Assignment a: Find each line in the records below that contains the word "mais", and copy those lines out.

── Extract

There’s a lot of buzz around bayesian data analysis (BDA) in psychology blogs, social media, and journal articles. For instance, in 2015 the APS Observer ran three columns dedicated to BDA in consecutive issues of the journal (Gallistel, 2015a, b, & c), and browsing the latest issues of Psychonomic Bulletin and Review gives an impression of increased interest in the topic.
Bayesian data analysis is more than bayes factors
However, it appears that there is an imbalance in what many beginning bayesian data analysts think about BDA. From casual observation and discussions, I’ve noticed a tendency for people to equate bayesian methods with computing bayes factors; that is, testing (usually null) hypotheses using bayesian model comparison.
I don’t have good data on people’s impressions of what BDA is, but here’s another anecdote. At a recent conference on Bayesian statistics Mark Andrews summarized his experiences teaching BDA workshops for social scientists. The talk was quite interesting, and what particularly picked my curiosity was his comment that for many–if not most–workshop participants, bayesian data analysis meant hypothesis testing with bayes factors (at 20 minutes in the linked video). (As an aside, he also noted that Stan has now superseded JAGS and BUGS as the preferred choice for a probabilistic modeling language. Go Stan!)

────
── Listed records

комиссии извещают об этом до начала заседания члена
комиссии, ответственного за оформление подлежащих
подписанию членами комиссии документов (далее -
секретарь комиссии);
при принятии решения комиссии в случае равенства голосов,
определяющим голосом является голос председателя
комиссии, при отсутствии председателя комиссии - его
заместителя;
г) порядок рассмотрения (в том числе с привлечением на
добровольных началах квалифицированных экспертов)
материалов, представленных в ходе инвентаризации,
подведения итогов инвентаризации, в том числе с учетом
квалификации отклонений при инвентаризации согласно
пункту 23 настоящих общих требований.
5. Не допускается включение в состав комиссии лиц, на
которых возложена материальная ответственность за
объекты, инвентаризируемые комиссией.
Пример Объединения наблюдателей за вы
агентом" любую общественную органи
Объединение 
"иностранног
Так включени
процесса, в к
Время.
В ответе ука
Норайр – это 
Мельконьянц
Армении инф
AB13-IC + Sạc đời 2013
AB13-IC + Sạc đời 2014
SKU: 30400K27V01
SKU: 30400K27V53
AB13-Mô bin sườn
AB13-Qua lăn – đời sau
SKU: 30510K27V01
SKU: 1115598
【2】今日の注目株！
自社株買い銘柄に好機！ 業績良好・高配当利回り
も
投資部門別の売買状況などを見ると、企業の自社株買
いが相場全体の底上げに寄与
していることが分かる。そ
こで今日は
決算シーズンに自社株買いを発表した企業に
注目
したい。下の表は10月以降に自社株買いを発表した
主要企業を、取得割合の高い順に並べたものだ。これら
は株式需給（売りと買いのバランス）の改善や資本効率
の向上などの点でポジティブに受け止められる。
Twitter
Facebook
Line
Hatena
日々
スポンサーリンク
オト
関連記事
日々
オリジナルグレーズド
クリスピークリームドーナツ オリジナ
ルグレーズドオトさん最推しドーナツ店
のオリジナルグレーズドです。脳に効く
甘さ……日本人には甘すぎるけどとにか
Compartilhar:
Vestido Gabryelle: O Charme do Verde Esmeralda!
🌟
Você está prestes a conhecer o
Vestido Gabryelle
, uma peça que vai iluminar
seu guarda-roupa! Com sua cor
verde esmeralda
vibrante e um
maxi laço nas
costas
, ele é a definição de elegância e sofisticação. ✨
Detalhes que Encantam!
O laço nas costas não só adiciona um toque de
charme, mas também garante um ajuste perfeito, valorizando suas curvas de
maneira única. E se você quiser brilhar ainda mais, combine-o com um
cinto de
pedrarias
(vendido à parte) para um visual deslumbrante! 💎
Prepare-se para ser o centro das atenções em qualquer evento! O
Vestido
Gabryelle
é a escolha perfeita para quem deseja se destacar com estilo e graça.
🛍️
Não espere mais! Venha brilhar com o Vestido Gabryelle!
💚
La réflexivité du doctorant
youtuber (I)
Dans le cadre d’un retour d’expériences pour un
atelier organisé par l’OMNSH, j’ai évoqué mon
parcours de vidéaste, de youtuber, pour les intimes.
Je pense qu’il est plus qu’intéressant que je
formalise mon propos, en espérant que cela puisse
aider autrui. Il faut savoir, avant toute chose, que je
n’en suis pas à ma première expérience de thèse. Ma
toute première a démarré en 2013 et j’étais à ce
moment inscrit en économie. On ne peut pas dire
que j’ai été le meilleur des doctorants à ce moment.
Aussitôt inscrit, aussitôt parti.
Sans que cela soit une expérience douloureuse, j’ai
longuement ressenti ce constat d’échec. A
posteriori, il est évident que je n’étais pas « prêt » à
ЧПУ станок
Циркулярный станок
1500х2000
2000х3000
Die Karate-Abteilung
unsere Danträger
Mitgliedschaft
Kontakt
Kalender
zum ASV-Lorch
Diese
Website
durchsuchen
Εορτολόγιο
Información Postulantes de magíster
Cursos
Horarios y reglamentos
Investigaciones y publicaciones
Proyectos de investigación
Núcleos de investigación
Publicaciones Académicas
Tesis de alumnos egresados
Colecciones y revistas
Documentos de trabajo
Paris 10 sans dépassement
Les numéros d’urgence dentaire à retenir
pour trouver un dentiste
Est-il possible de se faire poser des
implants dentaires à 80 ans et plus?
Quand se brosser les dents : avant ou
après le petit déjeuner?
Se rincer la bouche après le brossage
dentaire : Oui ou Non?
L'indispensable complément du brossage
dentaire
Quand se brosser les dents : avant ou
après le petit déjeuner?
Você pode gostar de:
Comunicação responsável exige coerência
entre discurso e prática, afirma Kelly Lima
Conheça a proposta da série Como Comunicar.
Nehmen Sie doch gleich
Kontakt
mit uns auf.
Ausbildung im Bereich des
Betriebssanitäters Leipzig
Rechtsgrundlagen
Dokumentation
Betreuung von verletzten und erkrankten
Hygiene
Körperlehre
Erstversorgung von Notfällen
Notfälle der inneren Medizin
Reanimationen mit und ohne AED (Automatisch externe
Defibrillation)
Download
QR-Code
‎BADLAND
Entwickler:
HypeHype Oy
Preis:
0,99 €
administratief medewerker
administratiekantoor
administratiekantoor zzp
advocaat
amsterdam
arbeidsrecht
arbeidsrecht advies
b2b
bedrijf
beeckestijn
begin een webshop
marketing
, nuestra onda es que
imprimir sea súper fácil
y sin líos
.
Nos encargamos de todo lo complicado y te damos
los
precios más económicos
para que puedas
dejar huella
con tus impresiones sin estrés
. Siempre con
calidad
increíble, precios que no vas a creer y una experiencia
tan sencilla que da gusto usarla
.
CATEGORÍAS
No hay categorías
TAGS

────

Assignment b: Pick up the piece on Bayesian data analysis after its last sentence and keep writing it.

Task response a:
maneira única. E se você quiser brilhar ainda mais, combine-o com um
Não espere mais! Venha brilhar com o Vestido Gabryelle!

Task response b:
This imbalance or conflation of bayes factors and bayesian data analysis (if it is real and not merely bias in my observations!) is quite disappointing because BDA is a vast field of awesome methods, and bayes factors (BF) are only one thing that you can do with it1. In fact, many textbooks on BDA mention BFs only in footnotes (Gelman et al., 2013; McElreath, 2016). I’ve also written about BDA on my blog about a half-dozen times, but only once about bayes factors (Vuorre, 2016).
Further, it is really only this one method that people bicker over on social media: the bayes vs. frequentism argument usually turns into a p-values vs. bayes factors argument. The tedium of this argument (there really aren’t good reasons to prefer p-values) may even give out the impression that BDA is tedious and limited to model comparison and hypothesis testing problems. It isn’t! Bayes has benefits over frequentism that reach far beyond the p-vs-bf issue.
Here’s a practical example: It is well known that estimating generalized linear mixed models is kind of difficult. In fact, maximum likelihood methods routinely fail, especially when data are sparse of parameters are plenty (you’ve heard of multilevel models not converging, right? That’s the issue.). However, bayesian methods (via MCMC for example) usually have no problem estimating these models in situations when maximum likelihood fails! This benefit of bayes over frequentism (only the first thing to come to mind) doesn’t usually appear in the tedious p-vs-bf arguments, although one could argue that its practical implications are greater.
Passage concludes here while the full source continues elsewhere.